By Anna Miller and Ronald Nate, Ph.D.
The woke trinity of Diversity, Equity, and Inclusion (DEI) is spreading in Idaho higher education under the leadership of university presidents, who pretend that DEI initiatives don’t exist on campus while simultaneously claiming such programs are “necessary” for their institutions. These contradictory statements cannot both be true at the same. Overall, Idaho’s higher education system spends more than $4.5 million a year on DEI. Instead of guiding their institutions in pursuing their core missions, the presidents of Idaho’s flagship universities are advancing DEI and building more culturally rigid campuses.
Last week was “education week” for the budget committee of the Idaho Legislature. Among those who presented to the committee were all the university and community college presidents who reported on the state of education in their realms. Mixed in with what we learned about the extent to which universities and colleges are awash with federal and state money was how they continue to promote the leftist, woke, and gender-soaked agenda on our kids and college students.
Boise State University President Marlene Tromp and her chief financial officer could not answer simple questions about why they needed to hire a new Vice Provost for Inclusion and Belonging and how much the provost would be paid (many similar positions exceed $200K annually). The total payroll for BSU’s 26 DEI administrators salaries is approximately $1.7 million. By eliminating all DEI administrators, BSU could support 279 in-state students per year with full-tuition scholarships.
University of Idaho President Scott Green directly admitted the university’s spending on DEI but maintained that U of I’s spending was proportional to that of other universities. He made no attempt to address the opportunity cost of losing academic excellence in the pursuit of DEI goals.
President Green doubled down on his assertions by citing two studies conducted by the Hawley Troxell Law Firm that rubber stamped his claims. According to Hawley Troxell, U of I spends a significant amount on DEI goals but its spending is proportional to that of similarly situated Idaho universities. It should come as no surprise how a law firm would confirm the message from the institution paying them, twice. President Green’s “expert witness” said just what it was paid to say: “Move along, folks. Nothing to see here.”
The U of I spends approximately $1.1 million on the salaries of 23 DEI administrators. Consequently, the university’s DEI administration is the second largest among public universities in the state. President Green told the Joint Finance-Appropriations Committee that these DEI positions were “necessary” for both the university and industry.
Idaho’s public higher education system now employs at least 57 DEI administrators. Six of these administrators make more than $100K per year. Collectively, they cost taxpayers and students over $4.5 million annually with fringe benefits included. This amount does not include other costs such as travel, office space expenses, training, conferences, or events, so the $4.5 million price tag underestimates the total costs of DEI in Idaho higher education.
At many universities, DEI started out as a single “multicultural center” with one dedicated administrator. Over time, universities created a centralized diversity office to support all these entities and then replicated these infrastructures across multiple academic and non-academic units. Today, campus administrations are dominated by a whole host of organizations focused on racial, ethnic, gender, and sexual identity groups.

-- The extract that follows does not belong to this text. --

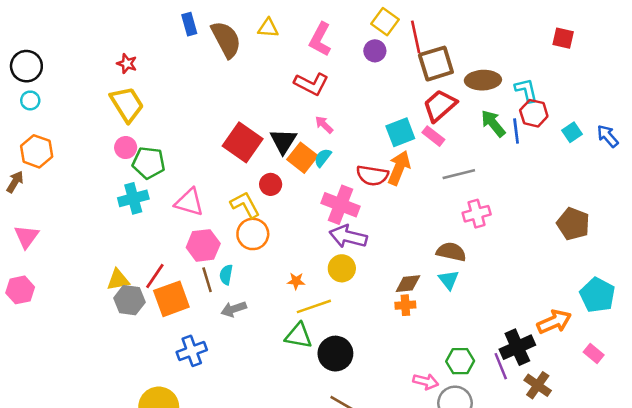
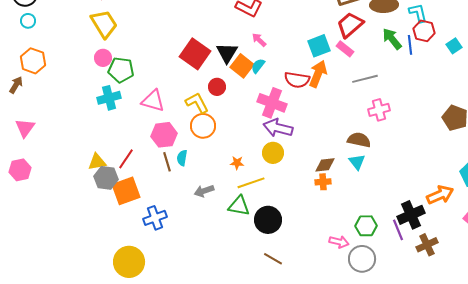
orange square: (171, 299) -> (126, 191), moved
gray arrow: (234, 309) -> (204, 191), moved
brown cross: (538, 385) -> (427, 245), turned 30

This raises costs and fuels bureaucratic bloat.
For example, as mentioned above, BSU is currently seeking to hire a Vice Provost for Inclusion and Belonging. The university already employs an Assistant to the Vice President for Equity Initiatives, a Director of the Equity Advocates Program, and a Director of Service Learning. Furthermore, BSU has a Director for its the Blue Sky Institute, a center specifically dedicated to “Diversity, Equity and Inclusion.”
Meanwhile, the U of I employs a Director for the Black and African American Cultural Center, College Assistance Migrant Program (CAMP) Director in the Office of Equity and Diversity, Director of the LGBTQ Office, and Director of the Women’s Center. The list goes on.
Higher education's advancement of DEI fosters racial and gender-based grievances and compromises academic freedom and the pursuit of truth. This spending on administrative bloat raises costs for taxpayers and exacerbates student debt regardless of whether or not funds for such programs are funded by the state. If universities wasted less on DEI, they would need fewer taxpayer dollars.
University classrooms don’t go untouched by DEI agendas either. Many universities now require job applicants to submit statements describing their commitment to DEI. It’s no secret how university faculty are markedly leftist in political and social philosophy. Adding DEI criteria to the application process cements these dogmas into faculty thinking, teaching, and research.
Legislators should not wait for this growing problem to worsen. Lawmakers could abolish all DEI bureaucracies on college campuses and require administrators at public universities to be politically neutral. If administrators in DEI offices are focused on compliance with federal and civil rights laws, then those compliance issues should be moved to the university's legal counsel's office.
University presidents and administrators must be held accountable for not only abiding by the law, but respecting the public’s wishes that state universities exist to teach students knowledge and skills, not waste student and taxpayer resources on hiring corrupt ideologues and advancing social agendas like DEI. Honorable university presidents should defend the core mission of their institutions — to pursue truth — not DEI. Idaho wants academic excellence, not polluted leftist dogmas.